Nallamothu particularly enjoyed learning from Associate Professor Tony Cox, who taught three of his courses and served as his internship advisor. “We would have weekly email exchanges, in which I would sum up my experience for the week,” Nallamothu said. “If I was working on customer churn, he would send me scholarly articles on customer churn, so I could use that thinking in my internship and create a better impression of myself at the job.”
A Pipeline to Success
Despite the tight job market in many technical industries, Nallamothu made such a strong impression on an ISSS office colleague that she recommended him for a job at Zayo Group, a network infrastructure firm with an office next to the Auraria campus. Two days after graduation, Nallamothu will begin a role there as a customer retention analyst. “It’s a really, really interesting topic to me,” he said, as he described differences in customer-retention philosophies between the more credit-centric American business environment and the more conservative, debit-centric environment of India.

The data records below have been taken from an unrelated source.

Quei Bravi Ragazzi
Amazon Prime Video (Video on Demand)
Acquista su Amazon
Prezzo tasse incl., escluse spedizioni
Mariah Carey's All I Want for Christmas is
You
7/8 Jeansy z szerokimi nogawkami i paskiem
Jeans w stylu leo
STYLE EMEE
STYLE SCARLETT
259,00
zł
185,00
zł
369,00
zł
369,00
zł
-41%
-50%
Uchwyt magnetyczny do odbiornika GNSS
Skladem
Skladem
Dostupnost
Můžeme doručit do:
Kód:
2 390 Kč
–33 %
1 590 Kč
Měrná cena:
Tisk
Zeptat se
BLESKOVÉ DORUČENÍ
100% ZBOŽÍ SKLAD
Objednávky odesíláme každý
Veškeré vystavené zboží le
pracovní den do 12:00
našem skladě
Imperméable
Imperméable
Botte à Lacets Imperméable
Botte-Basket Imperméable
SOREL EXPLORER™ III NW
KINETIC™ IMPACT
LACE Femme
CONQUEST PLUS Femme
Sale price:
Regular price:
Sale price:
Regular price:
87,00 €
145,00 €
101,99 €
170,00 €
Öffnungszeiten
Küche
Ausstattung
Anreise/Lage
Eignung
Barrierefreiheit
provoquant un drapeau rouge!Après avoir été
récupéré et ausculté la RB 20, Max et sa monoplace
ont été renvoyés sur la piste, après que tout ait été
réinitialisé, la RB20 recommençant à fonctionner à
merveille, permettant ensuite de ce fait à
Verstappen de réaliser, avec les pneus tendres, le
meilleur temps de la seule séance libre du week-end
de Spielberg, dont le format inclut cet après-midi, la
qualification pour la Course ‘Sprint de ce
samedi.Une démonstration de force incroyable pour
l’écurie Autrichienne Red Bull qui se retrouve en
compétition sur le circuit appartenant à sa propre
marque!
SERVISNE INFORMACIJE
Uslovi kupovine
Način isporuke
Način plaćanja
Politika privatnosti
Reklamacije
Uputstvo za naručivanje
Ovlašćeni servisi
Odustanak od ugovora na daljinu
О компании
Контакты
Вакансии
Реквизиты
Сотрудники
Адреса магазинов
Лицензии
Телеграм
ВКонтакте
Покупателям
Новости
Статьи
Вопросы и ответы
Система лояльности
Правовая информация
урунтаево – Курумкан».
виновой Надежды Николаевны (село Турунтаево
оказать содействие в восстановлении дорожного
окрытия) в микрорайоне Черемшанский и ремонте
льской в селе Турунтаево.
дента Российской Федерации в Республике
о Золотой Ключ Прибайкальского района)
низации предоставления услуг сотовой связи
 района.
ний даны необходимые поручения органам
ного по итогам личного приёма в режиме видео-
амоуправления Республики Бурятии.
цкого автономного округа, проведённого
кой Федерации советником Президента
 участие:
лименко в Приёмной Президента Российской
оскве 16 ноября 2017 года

Nallamothu has clearly found his element, perhaps no more so than at his favorite place at CU Denver, the Lola & Rob Salazar Student Wellness Center. He has taken advantage of so many Wellness Center offerings, from joining field trips to taking healthy-eating programs, playing basketball several nights a week, using wind-down spaces for catnaps between classes, and working in the study rooms where he convened project groups and underwent the interview that led to his first American job.
“[It] is the perfect name for this building,” he said. “Because it’s wellness for everything—not just for your body, but for your mind, and for your goals.”